## Task:
Your answer must be an exact transcription of the data, with every picture omitted.

(Entries taken from a collection)
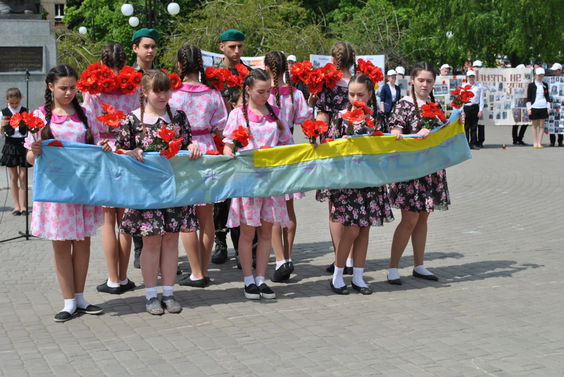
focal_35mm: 63
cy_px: 188
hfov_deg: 31.9
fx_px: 988
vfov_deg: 21.6
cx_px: 282
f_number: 8
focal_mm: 42
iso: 100
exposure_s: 1/250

## Exercise result:
focal_35mm: 63
cy_px: 188
hfov_deg: 31.9
fx_px: 988
vfov_deg: 21.6
cx_px: 282
f_number: 8
focal_mm: 42
iso: 100
exposure_s: 1/250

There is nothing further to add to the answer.